If you’re looking for a silver lining in the Toronto Blue Jays 4-3 road trip through Los Angeles and Seattle, let it be this – the Blue Jays’ starting rotation was back its old self again.
That likely won’t be the narrative as they return home to Toronto for their final home stand of the regular season. The Jays’ disheartening 2-1 loss in extras in the series finale in Seattle will be the lasting image from that road trip.
It was another squandered opportunity by the Blue Jays, but that was hardly the fault of the starting pitching. By the way, Aaron Sanchez showed no ill-effects of a blister and powered his way to six innings of four-hit ball against the Mariners.
The truth is the Blue Jays’ starting pitching on that road swing was good enough to win them all seven games, but team only walked away with four wins.
In many ways, that’s been a microcosm for the Toronto Blue Jays’ 2016 season; reliable starting pitching despite a sporadic offense.
At any rate, the collective effort of the starting rotation through that last turn was incredibly promising. Especially as the Blue Jays enter their most crucial week of the season with 10 games left on the schedule.
Here’s a peek at the appearances from the last seven games by the Blue Jays starting rotation. These are the kind of numbers you’d expect from a starter in the postseason.
Among those starts: R.A. Dickey’s tightrope act in Los Angeles, Marco Estrada carrying a no-hitter into the seventh inning, and J.A. Happ striking out eight batters and holding the Mariners to just two earned runs.
For those who suggested the six-man rotation may have done more harm than good for the Blue Jays, look no further than that last turn through the rotation. Not a single starter gave up more than two earned runs in any given game.
Admittedly, John Gibbons has had a much shorter leash on his starters as of late. It’s not as though these guys have gone the distance or pitched incredibly deep into games, but opposing hitters have often come back the third time through the order to punish Blue Jays starting pitching.
Especially with the expanded rosters and bevvy of arms in the bullpen, one really can’t blame Gibbons for having a quick hook with his starters. With the lack of offense, the Blue Jays have been forced to play a lot of close games, and the sixth inning and beyond is when the match-up game starts to be played and often signals the end of the starting pitcher anyway.
But the Blue Jays are delivering playoff-calibre starting pitching once again, and their starting staff ERA is still tops in the American League at 3.79. This late in the season, all one can really ask of a starter is to keep the game close for five innings.
The rotation has done exactly that for seven consecutive games.
Unfortunately, the Blue Jays run support hasn’t been great in September, but at least the starters have kept the Jays in the game by the time Gibbons hands things over to the bullpen. As evidenced by yesterday’s loss, a strong start often gets cast aside when the lineup fails to deliver.
At times this year, the Blue Jays’ starting rotation looked very frail. There was a period when the six-man starting rotation experiment appeared to reach its untimely end, but ever since that brief blip on the radar, all six pitchers have looked solid.
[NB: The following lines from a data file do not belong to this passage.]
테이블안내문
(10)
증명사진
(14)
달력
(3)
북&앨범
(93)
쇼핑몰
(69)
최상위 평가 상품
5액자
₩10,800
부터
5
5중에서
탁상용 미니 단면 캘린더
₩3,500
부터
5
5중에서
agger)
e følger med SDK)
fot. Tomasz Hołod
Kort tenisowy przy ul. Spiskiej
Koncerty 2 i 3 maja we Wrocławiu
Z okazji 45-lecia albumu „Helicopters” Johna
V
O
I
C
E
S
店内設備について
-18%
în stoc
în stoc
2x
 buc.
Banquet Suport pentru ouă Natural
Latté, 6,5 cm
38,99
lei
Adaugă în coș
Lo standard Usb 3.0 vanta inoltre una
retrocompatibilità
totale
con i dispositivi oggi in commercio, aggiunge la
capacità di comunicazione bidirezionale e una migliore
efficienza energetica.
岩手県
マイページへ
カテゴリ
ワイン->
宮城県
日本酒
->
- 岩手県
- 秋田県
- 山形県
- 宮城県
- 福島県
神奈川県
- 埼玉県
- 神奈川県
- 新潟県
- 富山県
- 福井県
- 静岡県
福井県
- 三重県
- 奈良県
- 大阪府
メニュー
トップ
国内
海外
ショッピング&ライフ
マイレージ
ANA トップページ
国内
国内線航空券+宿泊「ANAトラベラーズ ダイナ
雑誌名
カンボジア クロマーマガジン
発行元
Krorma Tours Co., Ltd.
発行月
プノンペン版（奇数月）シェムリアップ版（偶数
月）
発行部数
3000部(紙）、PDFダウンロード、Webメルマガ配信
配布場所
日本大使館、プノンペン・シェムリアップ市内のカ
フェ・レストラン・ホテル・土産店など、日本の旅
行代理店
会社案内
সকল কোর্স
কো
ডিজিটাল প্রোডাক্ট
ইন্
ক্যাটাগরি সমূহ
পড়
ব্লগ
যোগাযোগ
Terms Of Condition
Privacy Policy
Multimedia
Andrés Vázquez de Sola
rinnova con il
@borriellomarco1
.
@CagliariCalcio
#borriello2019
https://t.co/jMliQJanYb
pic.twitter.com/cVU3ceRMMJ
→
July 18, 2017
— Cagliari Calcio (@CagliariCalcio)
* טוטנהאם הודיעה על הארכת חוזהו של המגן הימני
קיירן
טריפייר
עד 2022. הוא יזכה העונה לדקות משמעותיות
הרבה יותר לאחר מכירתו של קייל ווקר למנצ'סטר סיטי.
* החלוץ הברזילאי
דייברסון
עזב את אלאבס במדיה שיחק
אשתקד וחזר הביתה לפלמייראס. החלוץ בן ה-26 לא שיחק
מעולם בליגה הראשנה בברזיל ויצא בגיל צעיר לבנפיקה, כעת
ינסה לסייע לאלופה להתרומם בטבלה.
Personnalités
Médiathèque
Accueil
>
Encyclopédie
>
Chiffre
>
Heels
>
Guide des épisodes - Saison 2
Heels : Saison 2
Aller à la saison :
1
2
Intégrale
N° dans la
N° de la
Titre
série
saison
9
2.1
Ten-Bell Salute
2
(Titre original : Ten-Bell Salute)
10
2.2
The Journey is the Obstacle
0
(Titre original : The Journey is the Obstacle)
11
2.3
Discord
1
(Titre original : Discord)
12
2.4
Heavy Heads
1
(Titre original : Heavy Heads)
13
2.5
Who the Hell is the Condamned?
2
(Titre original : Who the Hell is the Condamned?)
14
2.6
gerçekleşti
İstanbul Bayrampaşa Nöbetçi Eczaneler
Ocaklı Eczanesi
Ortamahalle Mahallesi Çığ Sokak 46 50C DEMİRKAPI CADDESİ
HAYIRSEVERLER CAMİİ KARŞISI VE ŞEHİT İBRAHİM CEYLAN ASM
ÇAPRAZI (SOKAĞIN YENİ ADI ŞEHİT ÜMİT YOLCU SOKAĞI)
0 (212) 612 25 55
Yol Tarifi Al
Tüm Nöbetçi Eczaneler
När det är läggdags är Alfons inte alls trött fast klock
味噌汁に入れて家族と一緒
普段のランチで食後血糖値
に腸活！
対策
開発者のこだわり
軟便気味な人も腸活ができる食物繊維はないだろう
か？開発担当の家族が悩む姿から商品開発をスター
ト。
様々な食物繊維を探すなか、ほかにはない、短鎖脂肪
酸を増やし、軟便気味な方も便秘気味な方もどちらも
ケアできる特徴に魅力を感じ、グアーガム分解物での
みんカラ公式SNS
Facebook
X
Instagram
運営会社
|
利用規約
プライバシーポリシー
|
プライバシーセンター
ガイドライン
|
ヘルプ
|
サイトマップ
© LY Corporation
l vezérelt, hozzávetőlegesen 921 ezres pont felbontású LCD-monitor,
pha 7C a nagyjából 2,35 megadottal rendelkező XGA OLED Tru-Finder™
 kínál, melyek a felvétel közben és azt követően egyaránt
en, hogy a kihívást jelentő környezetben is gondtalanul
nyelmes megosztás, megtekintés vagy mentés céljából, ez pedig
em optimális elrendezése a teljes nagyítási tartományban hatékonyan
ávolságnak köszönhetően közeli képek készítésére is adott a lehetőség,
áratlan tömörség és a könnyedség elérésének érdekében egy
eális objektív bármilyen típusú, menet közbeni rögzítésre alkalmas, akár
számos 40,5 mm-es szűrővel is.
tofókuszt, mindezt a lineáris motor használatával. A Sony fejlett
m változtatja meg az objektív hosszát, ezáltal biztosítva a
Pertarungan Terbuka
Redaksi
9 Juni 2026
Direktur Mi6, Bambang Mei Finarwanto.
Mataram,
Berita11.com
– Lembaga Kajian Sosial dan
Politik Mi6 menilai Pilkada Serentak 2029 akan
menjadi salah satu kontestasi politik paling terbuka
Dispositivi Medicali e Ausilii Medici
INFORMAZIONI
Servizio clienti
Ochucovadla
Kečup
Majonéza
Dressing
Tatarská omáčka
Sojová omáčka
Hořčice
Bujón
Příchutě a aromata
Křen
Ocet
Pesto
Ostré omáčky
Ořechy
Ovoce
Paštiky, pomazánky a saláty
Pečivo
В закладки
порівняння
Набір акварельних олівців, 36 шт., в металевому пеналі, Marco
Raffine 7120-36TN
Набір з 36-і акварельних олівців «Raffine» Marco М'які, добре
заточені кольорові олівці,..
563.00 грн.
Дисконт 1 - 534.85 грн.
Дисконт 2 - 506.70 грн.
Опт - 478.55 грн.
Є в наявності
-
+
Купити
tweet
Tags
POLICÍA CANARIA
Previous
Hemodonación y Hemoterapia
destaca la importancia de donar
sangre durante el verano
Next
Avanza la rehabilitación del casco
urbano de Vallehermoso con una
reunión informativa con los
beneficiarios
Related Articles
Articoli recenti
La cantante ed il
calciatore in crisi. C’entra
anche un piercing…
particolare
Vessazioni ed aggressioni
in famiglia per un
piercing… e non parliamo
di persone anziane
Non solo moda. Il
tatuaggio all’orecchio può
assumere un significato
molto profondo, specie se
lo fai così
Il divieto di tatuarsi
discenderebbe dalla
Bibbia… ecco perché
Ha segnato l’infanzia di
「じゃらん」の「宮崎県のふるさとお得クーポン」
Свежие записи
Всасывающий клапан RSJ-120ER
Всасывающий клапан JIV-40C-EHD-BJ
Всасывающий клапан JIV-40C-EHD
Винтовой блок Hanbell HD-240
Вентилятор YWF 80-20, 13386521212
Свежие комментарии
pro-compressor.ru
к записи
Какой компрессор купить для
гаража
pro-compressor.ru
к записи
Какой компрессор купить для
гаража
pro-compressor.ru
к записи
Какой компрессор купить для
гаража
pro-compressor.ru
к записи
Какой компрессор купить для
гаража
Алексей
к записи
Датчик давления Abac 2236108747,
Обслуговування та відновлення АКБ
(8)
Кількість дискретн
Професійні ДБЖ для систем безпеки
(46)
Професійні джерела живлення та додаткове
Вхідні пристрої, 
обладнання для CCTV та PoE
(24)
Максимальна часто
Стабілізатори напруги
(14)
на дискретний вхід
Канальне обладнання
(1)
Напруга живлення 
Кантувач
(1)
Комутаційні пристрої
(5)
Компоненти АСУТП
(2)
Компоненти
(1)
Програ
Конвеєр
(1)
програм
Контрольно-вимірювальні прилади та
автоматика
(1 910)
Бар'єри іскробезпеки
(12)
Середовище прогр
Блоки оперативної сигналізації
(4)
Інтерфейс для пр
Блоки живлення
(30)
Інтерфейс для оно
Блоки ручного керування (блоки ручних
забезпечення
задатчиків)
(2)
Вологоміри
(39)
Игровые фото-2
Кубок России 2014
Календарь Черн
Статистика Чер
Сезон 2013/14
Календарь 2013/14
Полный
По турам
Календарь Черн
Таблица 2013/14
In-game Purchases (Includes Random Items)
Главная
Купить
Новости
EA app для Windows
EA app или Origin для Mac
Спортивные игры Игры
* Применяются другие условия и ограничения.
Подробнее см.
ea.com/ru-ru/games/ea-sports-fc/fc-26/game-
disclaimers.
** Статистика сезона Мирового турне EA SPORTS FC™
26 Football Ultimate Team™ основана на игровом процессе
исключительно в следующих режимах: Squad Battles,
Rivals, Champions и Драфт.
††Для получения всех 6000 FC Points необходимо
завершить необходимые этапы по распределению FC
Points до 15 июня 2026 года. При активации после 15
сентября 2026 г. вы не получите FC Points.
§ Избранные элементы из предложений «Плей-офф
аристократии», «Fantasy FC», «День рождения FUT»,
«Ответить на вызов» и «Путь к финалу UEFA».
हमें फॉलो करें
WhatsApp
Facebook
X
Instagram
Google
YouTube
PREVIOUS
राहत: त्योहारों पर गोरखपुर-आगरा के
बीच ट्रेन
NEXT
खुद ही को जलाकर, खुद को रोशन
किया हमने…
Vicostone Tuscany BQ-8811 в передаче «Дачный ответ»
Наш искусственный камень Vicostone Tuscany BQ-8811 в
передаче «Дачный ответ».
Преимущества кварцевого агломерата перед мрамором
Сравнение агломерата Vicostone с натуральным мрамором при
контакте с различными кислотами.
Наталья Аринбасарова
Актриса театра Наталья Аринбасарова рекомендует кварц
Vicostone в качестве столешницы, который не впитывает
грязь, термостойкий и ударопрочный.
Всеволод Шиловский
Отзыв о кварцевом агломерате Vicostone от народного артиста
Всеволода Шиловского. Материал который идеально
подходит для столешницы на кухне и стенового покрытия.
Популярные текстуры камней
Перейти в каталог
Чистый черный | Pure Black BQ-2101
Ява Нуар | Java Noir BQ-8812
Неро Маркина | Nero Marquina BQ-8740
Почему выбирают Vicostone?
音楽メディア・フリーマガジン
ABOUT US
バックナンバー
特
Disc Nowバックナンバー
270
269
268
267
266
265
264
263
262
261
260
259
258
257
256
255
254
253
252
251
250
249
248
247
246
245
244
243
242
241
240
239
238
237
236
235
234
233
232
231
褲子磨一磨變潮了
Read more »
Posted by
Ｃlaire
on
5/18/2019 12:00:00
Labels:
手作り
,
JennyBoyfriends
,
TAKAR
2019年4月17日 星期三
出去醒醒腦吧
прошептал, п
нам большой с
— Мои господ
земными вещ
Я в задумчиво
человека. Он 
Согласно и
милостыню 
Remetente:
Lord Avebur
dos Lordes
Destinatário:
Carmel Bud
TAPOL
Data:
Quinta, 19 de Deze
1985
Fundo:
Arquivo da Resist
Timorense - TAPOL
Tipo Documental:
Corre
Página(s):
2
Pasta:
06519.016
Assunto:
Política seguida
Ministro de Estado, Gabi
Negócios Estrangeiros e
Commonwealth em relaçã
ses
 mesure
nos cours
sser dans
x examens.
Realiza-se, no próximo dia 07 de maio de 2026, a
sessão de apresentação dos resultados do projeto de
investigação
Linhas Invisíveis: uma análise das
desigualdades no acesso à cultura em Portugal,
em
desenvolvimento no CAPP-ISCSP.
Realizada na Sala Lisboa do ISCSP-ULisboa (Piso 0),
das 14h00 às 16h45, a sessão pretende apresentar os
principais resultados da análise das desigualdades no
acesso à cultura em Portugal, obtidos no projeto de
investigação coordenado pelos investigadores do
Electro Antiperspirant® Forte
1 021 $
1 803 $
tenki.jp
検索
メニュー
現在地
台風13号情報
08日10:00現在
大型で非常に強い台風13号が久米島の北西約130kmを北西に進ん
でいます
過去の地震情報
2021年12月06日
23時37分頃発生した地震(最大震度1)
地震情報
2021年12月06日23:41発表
If the Blue Jays are going to have any chance whatsoever of coasting into a playoff spot, it’s going to be on the strength of the starting rotation. The Blue Jays lineup has been so sporadic as of late, that two or three runs might be all the run support the lineup can muster for their starting pitcher.
Since Opening Day, the Toronto Blue Jays’ starting rotation has defied convention. Without any big-name starters or an “ace” to their name, the Blue Jays have compiled one of the best starting rotation ERA’s in all of baseball.
What’s one more week of magic from the Blue Jays’ starting rotation?